In contrast the cluster analysis for AFLPs showed a higher resolution of regional spatial structures because most of the geographically adjacent populations are also genetically adjacent. One of a few exceptions is the population RP-BO from Rhineland-Palatinate. Different resolutions in the detection of spatial structures with different marker sets were also shown in beech populations in Germany. No or only weak structuring was observed with isozymes, whereas highly polymorphic SSR markers revealed strong clustering of different regions (Konnert et al. 2000; Rajendra 2011).

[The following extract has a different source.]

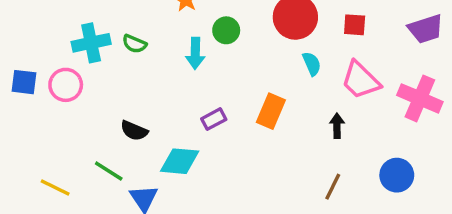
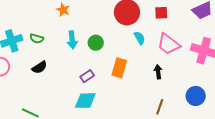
green circle: (226, 30) -> (96, 43), moved
black semicircle: (134, 131) -> (39, 67), moved, turned -49
cyan diamond: (180, 161) -> (85, 101), moved

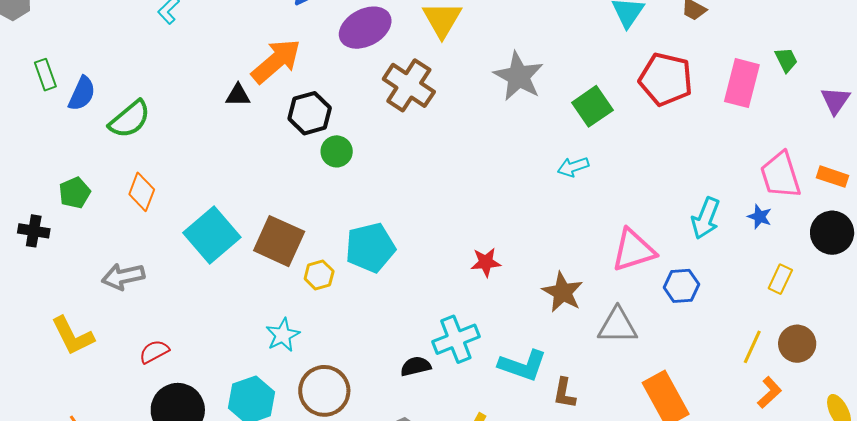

The occurrence of spatial genetic structures in different regions is supported by autocorrelation analysis and calculation of genetic barriers. Autocorrelation analysis showed spatial genetic structures in two distance classes which refer first to the genetic differentiation of German populations on the one hand and the two southern populations on the other hand and second to the regional genetic structure within a distance of about 110 km. Delineation of genetically differentiated areas by genetic barriers indicate pronounced differences among German hazel populations at least in the most northwestern and the southwestern parts of the German distribution. Concerning the two populations from southern Europe, AFLP data surprisingly showed the Italian population relatively close to the German populations, whereas the Hungarian population is highly differentiated. This result seems to contradict the result of the cpDNA analysis which showed that the German and Hungarian populations share the same haplotype. If AFLPs represent mostly nuclear genetic information, which is very likely if random amplification of the large nuclear and the comparably small chloroplast genome is assumed (Schroeder and Degen 2008), this result possibly suggests that nuclear genetic structures of German hazel populations were influenced by more than one glacial refugia. It is conceivable that initially one refugia in southwest Europe spread to the north east and was later influenced by pollen flow from other refugia.

In summary, our data show that our working hypothesis concerning the absence of isolation by distance between German and southern populations and among German populations only must be rejected. Present genetic structures of hazel in Germany indicate that the effects of gene flow resulting from human activity and hybridization events due to the domestication since Roman times, and the strong trade in hazel germplasm, are more restricted than expected. Our results indicate a general trend for isolation by distance and moreover genetic differentiation between hazel populations of different geographic regions of Germany.